Photographer who took iconic Vietnam War photo shoots pics at VinFast groundbreaking
Among the many photographers documenting the VinFast groundbreaking ceremony Friday was one who has seen Vietnam’s transformation from a nation crippled by decades of war to one that has spawned a company that plans to produce 150,000 electric vehicles a year in North Carolina.
Huỳnh Công Út, known professionally as Nick Ut, won a Pulitzer Prize for his famous photo of children running from a South Vietnamese napalm attack that hit their village in 1972.
On Friday, he was invited by VinFast to photograph the official start of construction on its $4 billion auto plant in a rural corner of Chatham County. Ut, who visited a VinFast car factory in Vietnam two years ago, says the country’s transformation has been amazing.
“Two years ago, I hear that there’s a Vietnamese car, I didn’t believe it,” he said Friday. “I went back to Vietnam after the war. The country had nothing left.”
Ut, now 72, is officially retired from the Associated Press, for whom he started taking photos in Vietnam at age 16. But he still travels the world giving workshops and taking photos. He said the photos he took Friday will be distributed through Getty Images.
“I’m enjoying being retired, but I don’t want to stay home,” he said.

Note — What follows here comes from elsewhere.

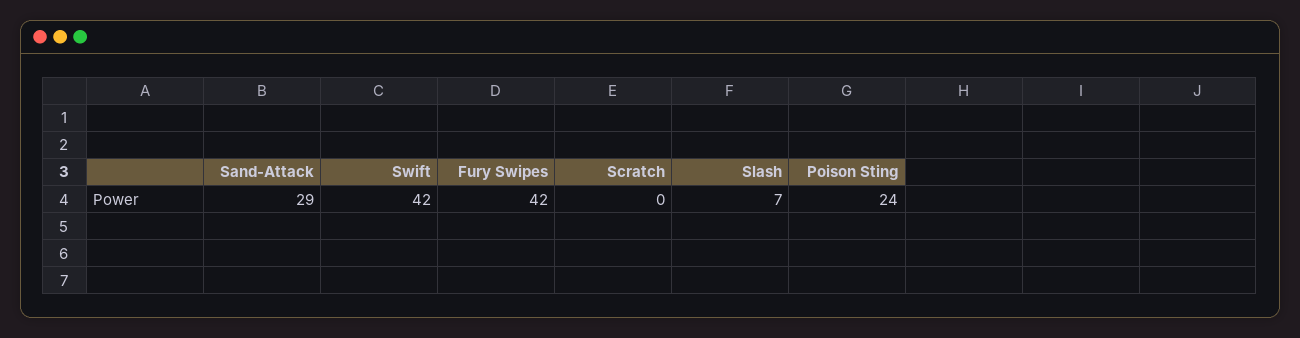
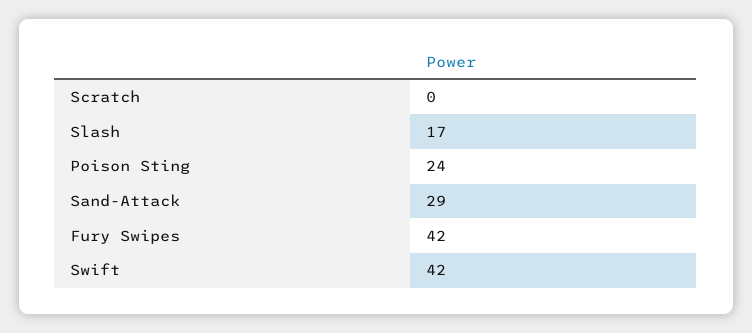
Slash: 7 -> 17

Wearing a backpack and juggling two cameras around his neck, Ut blended in with the other photographers and videographers jockeying for position, as VinFast executives and Gov. Roy Cooper and other state and local dignitaries mingled and made speeches.
Among the few to recognize him was Mehmet Demirci, a freelance photographer from Turkey who now lives and works in the Triangle.

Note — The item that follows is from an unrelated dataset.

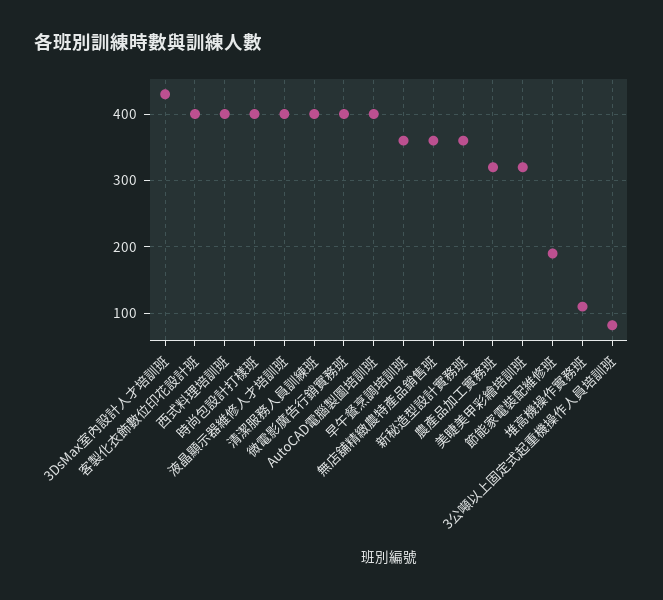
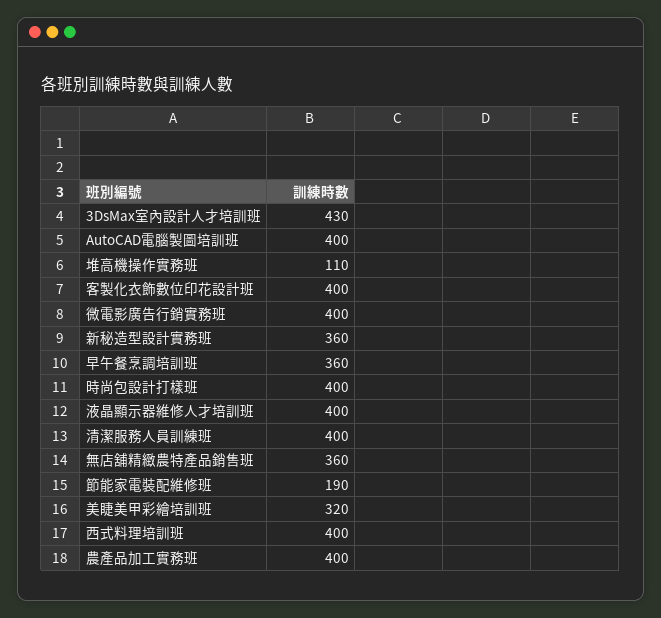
農產品加工實務班: 320 -> 400
3公噸以上固定式起重機操作人員培訓班: 80 -> none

“I’ve covered war, too,” Demirci said, when asked how he recognized Ut. “I’ve been to Iraq, Afghanistan. This is a small world for photographers. Everybody knows each other.”
Gesturing to Ut, he added, “Also, he’s a legend.”
Iconic photo from Vietnam War
Ut won the 1973 Pulitzer for spot photography for an image now recognized around the world and across generations. Among the children in the photo is 9-year-old Phan Thi Kim Phúc, whose clothes had been burned off in the napalm attack. Before delivering the film he shot that day, Ut took Kim Phúc to a hospital, and they have remained in touch ever since.
Ut is proud of the image; on his business card is a photo of him holding a blown-up copy of the original film negative.
He was especially pleased that a large copy of the photo was pasted to the side of a plane carrying 236 refugees from Russia’s war in Ukraine from Warsaw to Canada last summer. The words “No war” appeared next to the image in big letters. Kim Phúc, who lives in Canada and is often remembered as “Napalm Girl,” accompanied the refugees on the flight to their new home.
Ut has lived in Los Angeles for nearly 40 years, taking pictures of all sorts of Hollywood celebrities and events, including the O.J. Simpson trial.
“Every time somebody dies, I say, ‘That’s my picture,’” he said.
This was Ut’s first visit to North Carolina (“So beautiful here”). He said he hopes to return in a couple of years when the VinFast factory is done and starts producing cars.